(Collected data)
▼

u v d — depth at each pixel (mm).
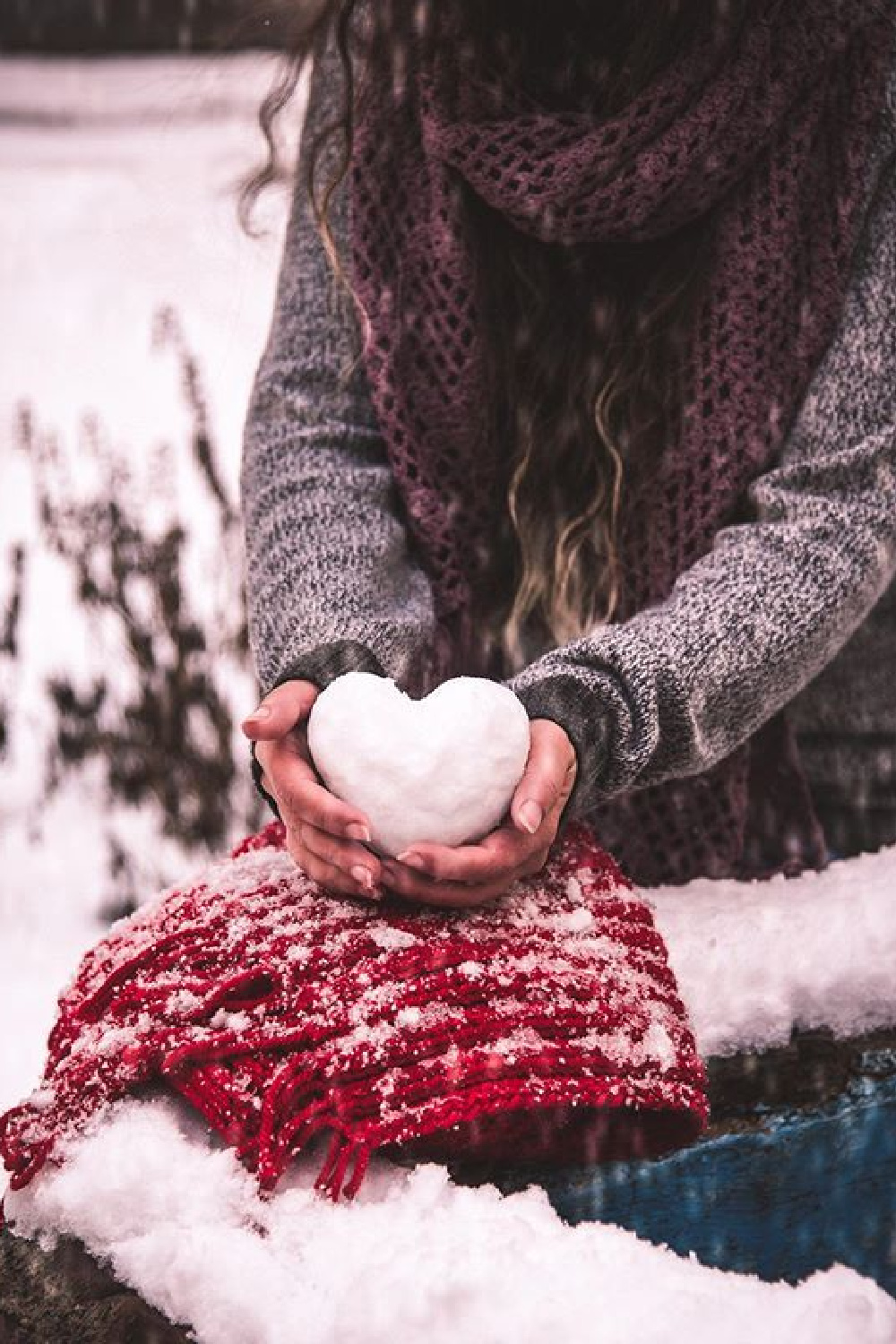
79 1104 1133
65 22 7262
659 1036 1131
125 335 4844
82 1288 1090
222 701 2404
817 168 1347
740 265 1354
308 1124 1083
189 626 2404
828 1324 1014
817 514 1304
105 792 2535
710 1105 1204
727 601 1268
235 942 1164
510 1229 1052
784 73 1331
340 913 1178
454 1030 1104
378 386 1404
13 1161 1130
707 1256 1165
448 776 1150
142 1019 1137
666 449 1380
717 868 1402
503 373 1412
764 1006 1247
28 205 5891
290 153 1588
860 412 1323
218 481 2545
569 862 1244
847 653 1428
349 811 1146
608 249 1397
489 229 1409
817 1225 1182
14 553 2645
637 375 1378
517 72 1372
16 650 2645
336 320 1434
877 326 1330
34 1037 1844
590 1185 1148
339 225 1437
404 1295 1010
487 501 1425
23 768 2770
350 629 1266
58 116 6723
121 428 4102
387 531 1358
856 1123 1186
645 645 1238
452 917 1176
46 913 2248
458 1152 1129
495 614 1443
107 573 2627
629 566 1400
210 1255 1057
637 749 1224
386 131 1412
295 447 1412
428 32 1378
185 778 2389
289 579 1322
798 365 1354
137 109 6656
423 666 1349
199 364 4539
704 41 1332
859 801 1456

▲

▶ **ACTIVITY**
Please print the entries above exactly. Skip every picture.

▶ **WRITTEN RESPONSE**
u v d — depth at each pixel (mm).
79 1104 1133
65 22 7262
659 1036 1131
125 335 4844
82 1288 1090
222 701 2404
817 168 1347
740 265 1354
308 1124 1083
189 626 2404
828 1324 1014
817 514 1304
105 792 2535
710 1105 1204
727 601 1268
235 942 1164
510 1229 1052
784 73 1331
340 913 1178
454 1030 1104
378 386 1404
13 1161 1130
707 1256 1165
448 776 1150
142 1019 1137
666 449 1380
717 868 1402
503 373 1412
764 1006 1247
28 205 5891
290 153 1588
860 412 1323
218 481 2545
569 862 1244
847 653 1428
349 811 1146
608 249 1397
489 229 1409
817 1225 1182
14 553 2645
637 375 1378
517 72 1372
16 650 2645
336 320 1434
877 326 1330
34 1037 1844
590 1185 1148
339 225 1437
404 1295 1010
487 501 1425
23 768 2770
350 629 1266
58 116 6723
121 428 4102
387 531 1358
856 1123 1186
645 645 1238
452 917 1176
46 913 2248
458 1152 1129
495 614 1443
107 573 2627
629 566 1400
210 1255 1057
637 749 1224
386 131 1412
295 447 1412
428 32 1378
185 778 2389
289 579 1322
798 365 1354
137 109 6656
423 666 1349
199 364 4539
704 41 1332
859 801 1456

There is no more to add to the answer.